This study investigates the antimicrobial effects of a nanoparticle composite on antibiotic-resistant pathogenic bacteria. The research highlights the differential impact on Gram-positive and Gram-negative bacteria due to their structural differences.
Take tubes with a medium containing a nanoparticle composite, engineered from a combination of transition metals and carbon.
Introduce antibiotic-resistant Gram-positive and Gram-negative pathogenic bacteria into separate tubes as test samples.
Include untreated bacteria as a negative control and antibiotic-treated bacteria as a positive control.

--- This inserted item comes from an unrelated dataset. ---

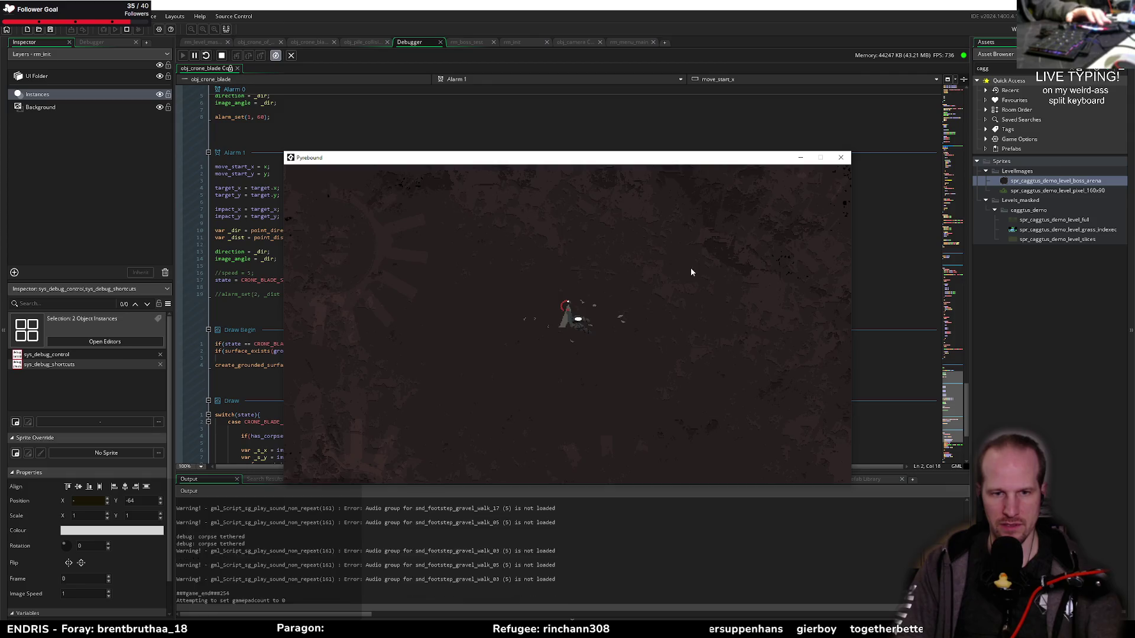
key("Escape")
left_click(358, 160)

Incubate the samples with shaking.
In Gram-negative bacteria, the porous outer membrane and thin peptidoglycan layer facilitate nanoparticle entry, leading to membrane disruption.

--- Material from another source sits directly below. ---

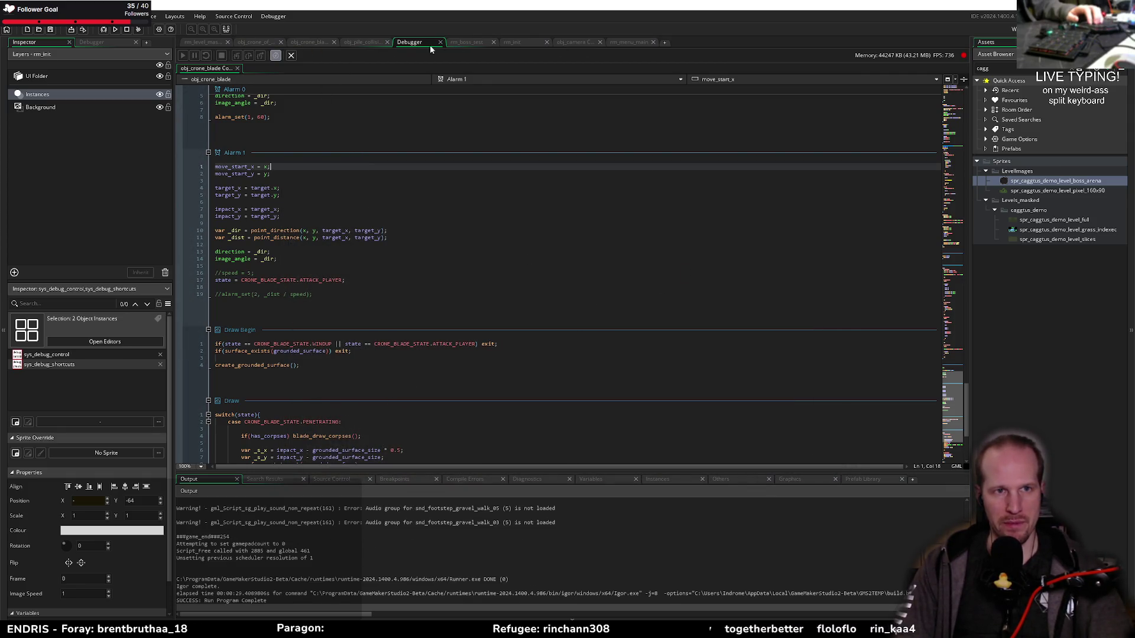
Find obj_player with Ctrl+T and open its Create event code
key("ctrl+t")
type("obj")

The nanoparticles then trigger generation of reactive oxygen species, which damage DNA, proteins, and membranes, resulting in higher bacterial death.

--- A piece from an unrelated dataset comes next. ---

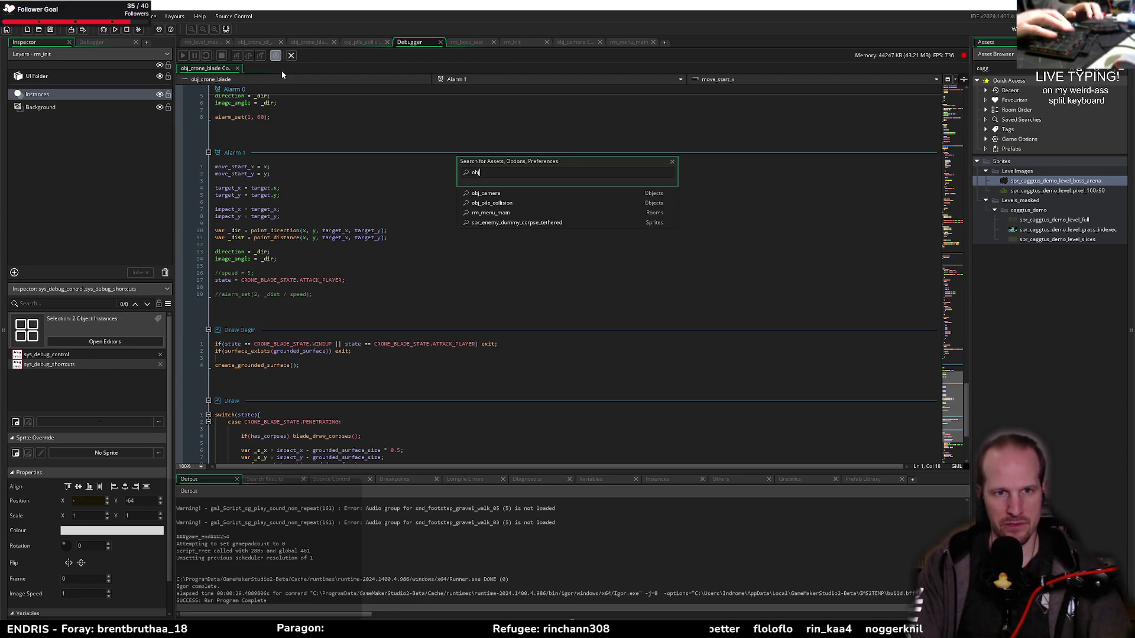
key("Down")
key("Down")
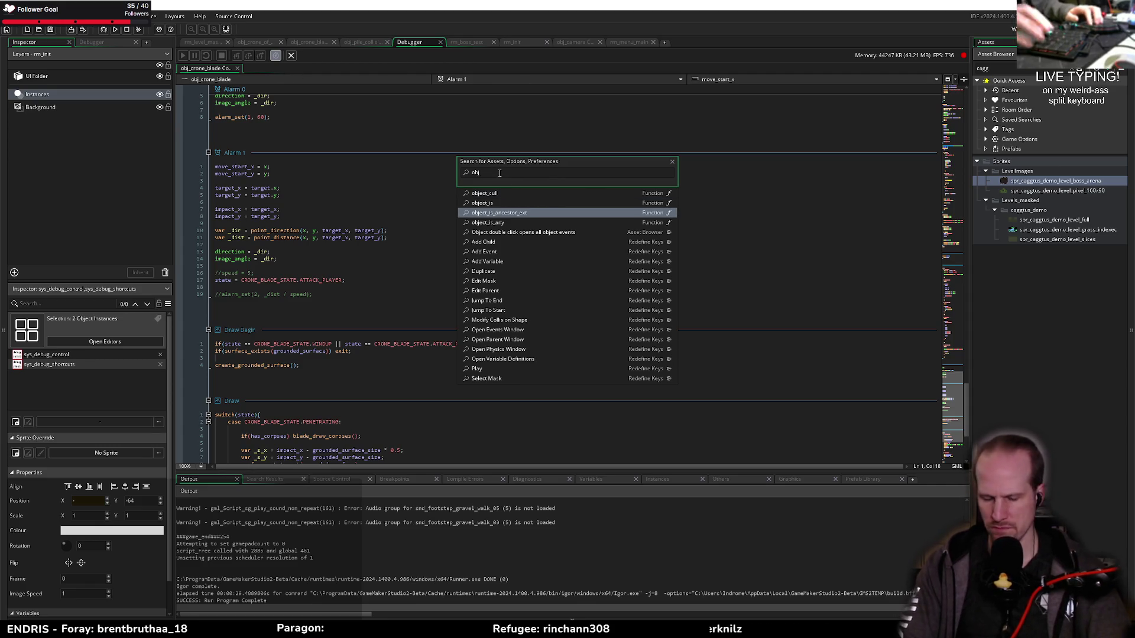
type("_player")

In Gram-positive bacteria, the thick peptidoglycan layer enriched with teichoic acid limits nanoparticle penetration, resulting in lower bacterial death.
Next, serially dilute the bacterial suspensions using the medium.
Plate the dilutions on agar, incubate to allow colony formation, and count the colonies.
Fewer colonies in test samples than both the controls confirm the antimicrobial effect of nanoparticles. However, the effect was stronger in Gram-negative bacteria than in Gram-positive bacteria.